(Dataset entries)
•••••
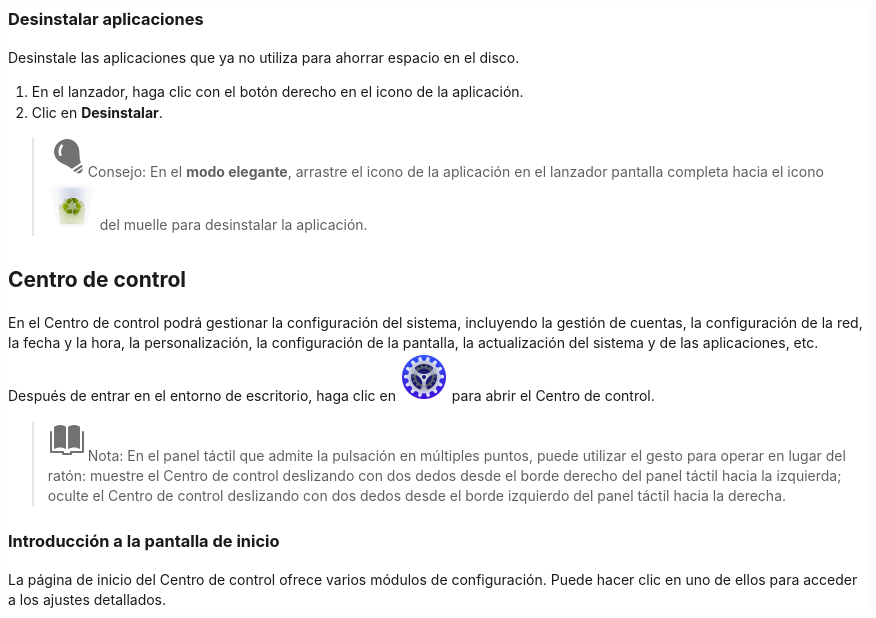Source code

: ### Desinstalar aplicaciones
Desinstale las aplicaciones que ya no utiliza para ahorrar espacio en el disco.

1. En el lanzador, haga clic con el botón derecho en el icono de la aplicación.
2. Clic en **Desinstalar**.

> ![tips](icon/tips.svg)Consejo: En el **modo elegante**, arrastre el icono de la aplicación en el lanzador pantalla completa hacia el icono ![trash](icon/trash_icon.svg) del muelle para desinstalar la aplicación.


## Centro de control
En el Centro de control podrá gestionar la configuración del sistema, incluyendo la gestión de cuentas, la configuración de la red, la fecha y la hora, la personalización, la configuración de la pantalla, la actualización del sistema y de las aplicaciones, etc. Después de entrar en el entorno de escritorio, haga clic en ![controlcenter](icon/controlcenter.svg) para abrir el Centro de control.

> ![notes](icon/notes.svg)Nota: En el panel táctil que admite la pulsación en múltiples puntos, puede utilizar el gesto para operar en lugar del ratón: muestre el Centro de control deslizando con dos dedos desde el borde derecho del panel táctil hacia la izquierda; oculte el Centro de control deslizando con dos dedos desde el borde izquierdo del panel táctil hacia la derecha.



### Introducción a la pantalla de inicio

La página de inicio del Centro de control ofrece varios módulos de configuración. Puede hacer clic en uno de ellos para acceder a los ajustes detallados.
•••••
Repeat every line above precisely; pictures do not belong in the copy.

■ Task response ■
Source code

: ### Desinstalar aplicaciones
Desinstale las aplicaciones que ya no utiliza para ahorrar espacio en el disco.

1. En el lanzador, haga clic con el botón derecho en el icono de la aplicación.
2. Clic en **Desinstalar**.

> ![tips](icon/tips.svg)Consejo: En el **modo elegante**, arrastre el icono de la aplicación en el lanzador pantalla completa hacia el icono ![trash](icon/trash_icon.svg) del muelle para desinstalar la aplicación.


## Centro de control
En el Centro de control podrá gestionar la configuración del sistema, incluyendo la gestión de cuentas, la configuración de la red, la fecha y la hora, la personalización, la configuración de la pantalla, la actualización del sistema y de las aplicaciones, etc. Después de entrar en el entorno de escritorio, haga clic en ![controlcenter](icon/controlcenter.svg) para abrir el Centro de control.

> ![notes](icon/notes.svg)Nota: En el panel táctil que admite la pulsación en múltiples puntos, puede utilizar el gesto para operar en lugar del ratón: muestre el Centro de control deslizando con dos dedos desde el borde derecho del panel táctil hacia la izquierda; oculte el Centro de control deslizando con dos dedos desde el borde izquierdo del panel táctil hacia la derecha.



### Introducción a la pantalla de inicio

La página de inicio del Centro de control ofrece varios módulos de configuración. Puede hacer clic en uno de ellos para acceder a los ajustes detallados.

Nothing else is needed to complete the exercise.